Problem requirements: Exclude the pictures from your copy, and reproduce each entry below verbatim.

Extracted material:

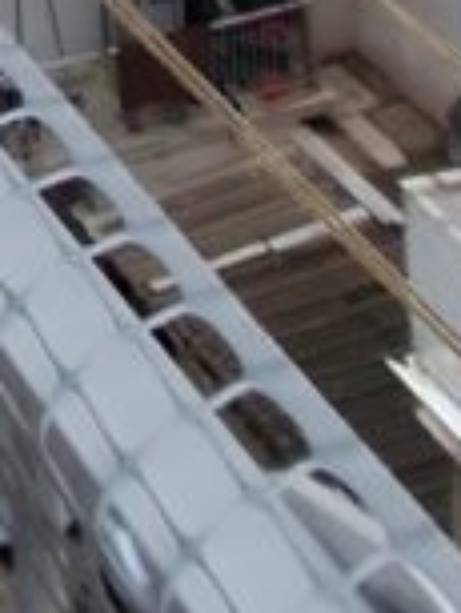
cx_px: -1058
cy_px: -1302
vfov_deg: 11.0
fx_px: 1543
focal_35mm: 87
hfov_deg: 10.1
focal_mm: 1.74
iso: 64
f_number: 2.2
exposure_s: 1/50
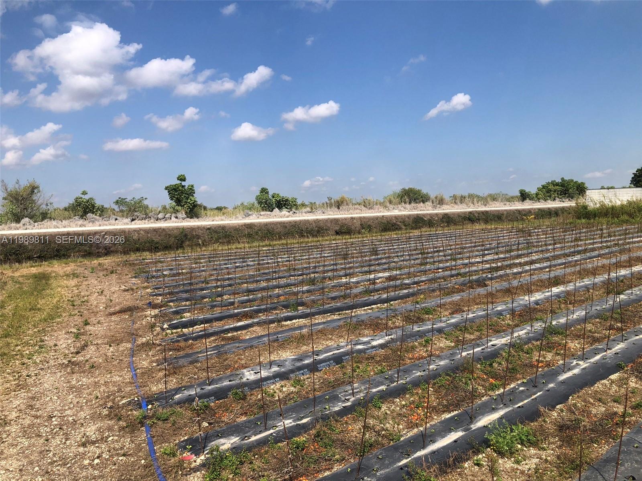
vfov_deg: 49.7
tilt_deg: -3.9
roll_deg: +1.3
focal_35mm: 28
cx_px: 321
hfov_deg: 63.4
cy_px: 240
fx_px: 519
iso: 20
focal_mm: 3.99
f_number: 1.8
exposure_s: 1/2825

Answer box:
cx_px: -1058
cy_px: -1302
vfov_deg: 11.0
fx_px: 1543
focal_35mm: 87
hfov_deg: 10.1
focal_mm: 1.74
iso: 64
f_number: 2.2
exposure_s: 1/50
vfov_deg: 49.7
tilt_deg: -3.9
roll_deg: +1.3
focal_35mm: 28
cx_px: 321
hfov_deg: 63.4
cy_px: 240
fx_px: 519
iso: 20
focal_mm: 3.99
f_number: 1.8
exposure_s: 1/2825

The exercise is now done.